Propôs e obteve o acordo dos países do MERCOSUL para elaborar uma estratégia conjunta contra a espionagem eletrônica, iniciativa que posteriormente formulou, com algumas modificações, frente à Assembleia das Nações Unidas que, no mês passado, a aprovou com o apoio maciço dos países emergentes e de várias potências, como a Alemanha, apesar das reservas iniciais de Angela Merkel.

Pouco depois de assumir, o novo chanceler Luiz Alberto Figueireido empreendeu uma turnê por vários países, na qual qualificou a espionagem norte-americana como "inaceitável" e "violação aos direitos humanos".

Uma simples análise contrafactual autoriza supor que, se Dilma tivesse realizado a tão anunciada visita a Washington, provavelmente as petrolíferas norte-americanas teriam sido fortes candidatas [pois detinham dados aqui espionados] no leilão do superpoço de Libra, com 15 bilhões de barris, e os aviões Super Hornet da Boeing poderiam ter sido escolhidos pela Força Aérea para modernizar sua frota de “guerra” [defesa].

Como se sabe, nenhuma petrolífera estadunidense se inscreveu para disputar o campo de Libra, na licitação vencida em outubro por um consórcio encabeçado pela Petrobras, associada a duas companhias chinesas, uma francesa e uma anglo-holandesa.

E, em dezembro, o agora ministro de Defesa, embaixador de carreira Celso Amorim, seguindo instruções do Planalto, finalmente optou por comprar 36 caças-bombardeiros Gripen NG, de fabricação sueca, descartando os norte-americanos F-18, que antes do “datagate” pareciam imbatíveis.

Foram duas medidas de Estado que transcendem o conjuntural, nas quais se materializa uma guinada vantajosa para a autonomia nacional, assim como antipática para grupos hegemônicos das indústrias petrolífera e militar [norte-americanas], o que gera ressonâncias nas grandes empresas midiáticas [estadunidenses e nacionais].

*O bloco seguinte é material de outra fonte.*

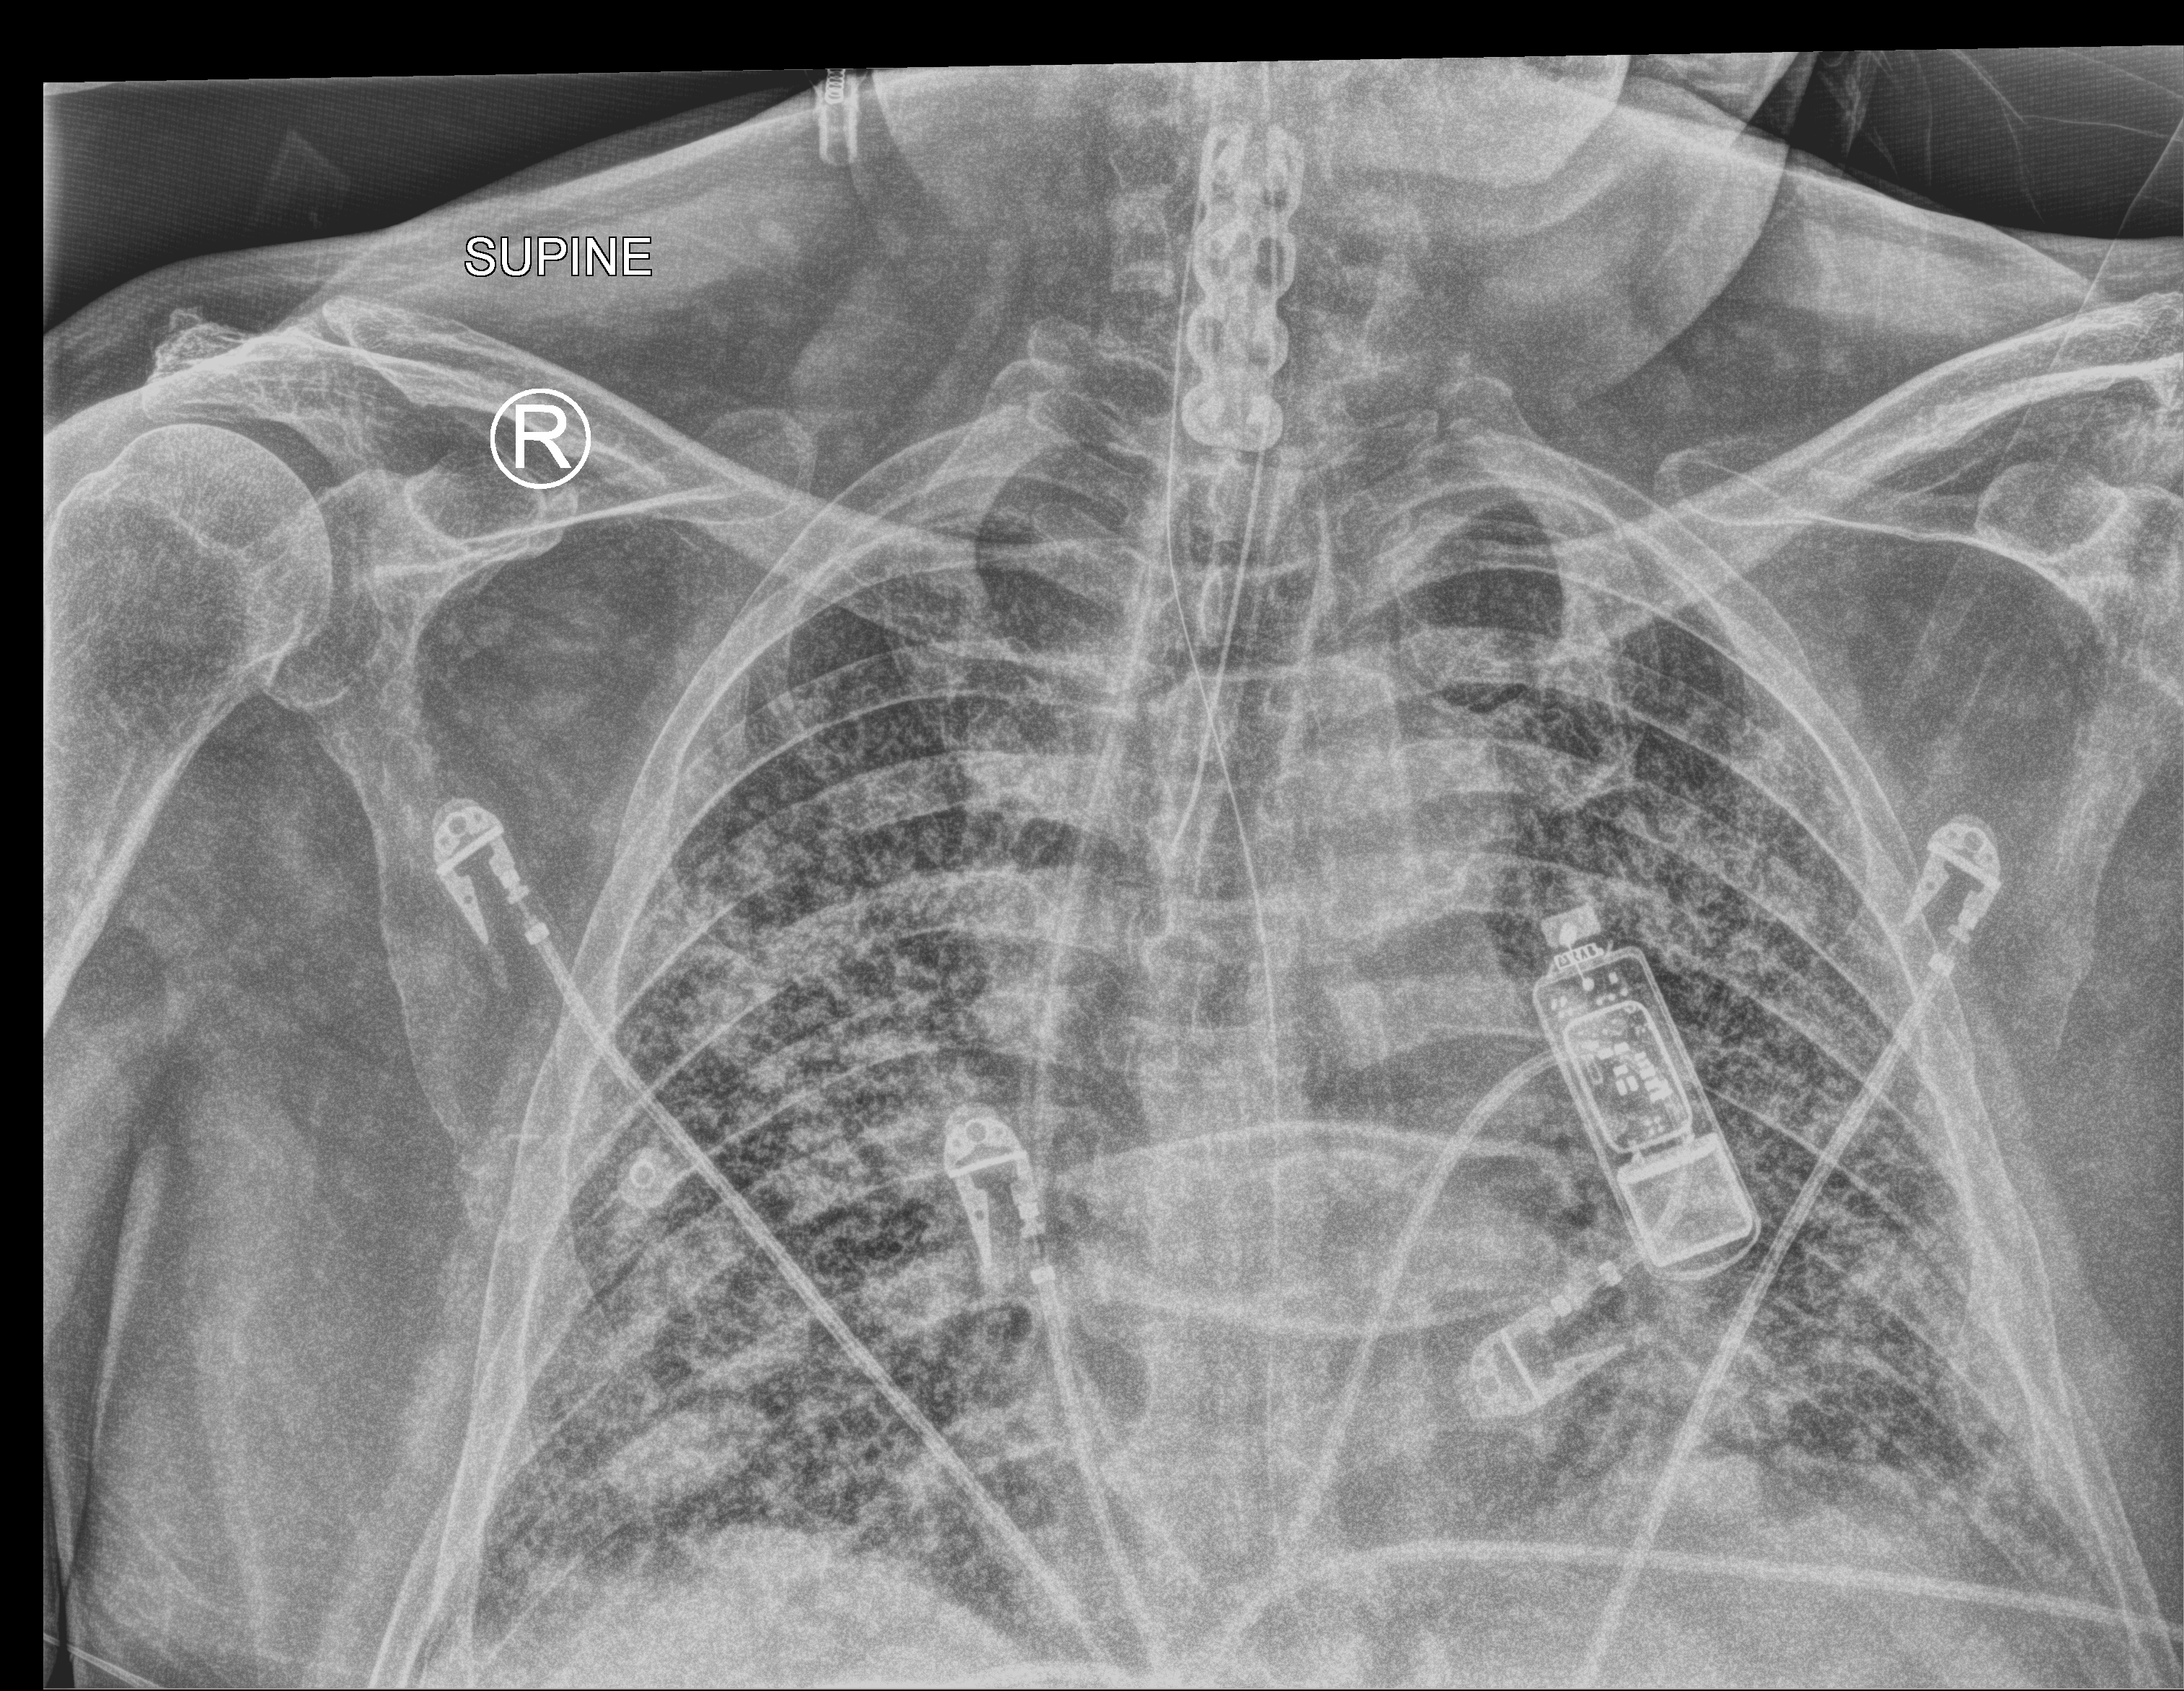
Chest X-ray (portable), anteroposterior (AP) projection. Patient hospitalised with COVID-19; male, aged 60–74 years.
From the hospital-stay record, not from the radiograph (when in the stay this image was taken is not recorded): other chronic lung disease (admission record): yes.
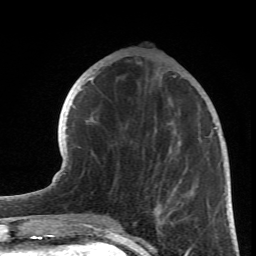
Breast MRI (dynamic contrast-enhanced), one axial slice. Slice 25 of 66 in the series (ordered by position). Cropped to one breast. Dynamic contrast-enhanced series, time point 2 of 6 at this slice position (early post-contrast). 1.5 T. TE 4.2 ms, TR 8.5 ms. 2.4 mm slice thickness. 256 × 256 image matrix. Female patient.
Outlined on this slice (semi-automatic segmentation, software-assisted and operator-edited):
- enhancing-tissue mask used for the functional tumour volume (all voxels passing the contrast-enhancement thresholds inside the analysis volume; usually the tumour): bounding box <89,77,217,223> (left, top, right, bottom; pixels)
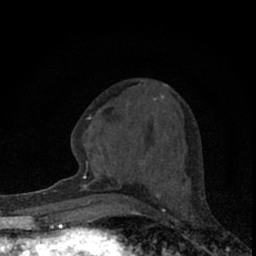
Breast MRI (dynamic contrast-enhanced), one axial slice; slice 26 of 66 in the series (ordered by position); cropped to one breast; dynamic contrast-enhanced series, time point 2 of 7 at this slice position (early post-contrast); 1.5 T; TE 3.1 ms, TR 6.4 ms; 256 × 256 image matrix. Female patient.
Outlined on this slice (semi-automatic segmentation, software-assisted and operator-edited):
- enhancing-tissue mask used for the functional tumour volume (all voxels passing the contrast-enhancement thresholds inside the analysis volume; usually the tumour): box from (x=80, y=85) to (x=190, y=195) px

Quem repasse a linha editorial da CNN, “The Economist” ou “The Financial Times” [e da grande mídia brasileira] advertirá como mudou o tratamento dado a Rousseff.

Deixou de ser aquela estadista de 2011 para tornar-se uma presidenta "intervencionista e contrária ao livre jogo das forças do mercado", um modelo inconveniente para os demais países latino-americanos, aos que se recomenda, desde essas usinas de opinião global, descartar o exemplo do Brasil e seguir o proposto pelo México do presidente Enrique Peña Nieto.”

FONTE: escrito por Dario Pignotti e publicado no site “Carta Maior”  (http://www.cartamaior.com.br/?/Editoria/Internacional/Brasil-EUA-o-romance-que-morreu-antes-de-nascer/6/29928). [Trechos entre colchetes adicionados por este blog ‘democracia&política’].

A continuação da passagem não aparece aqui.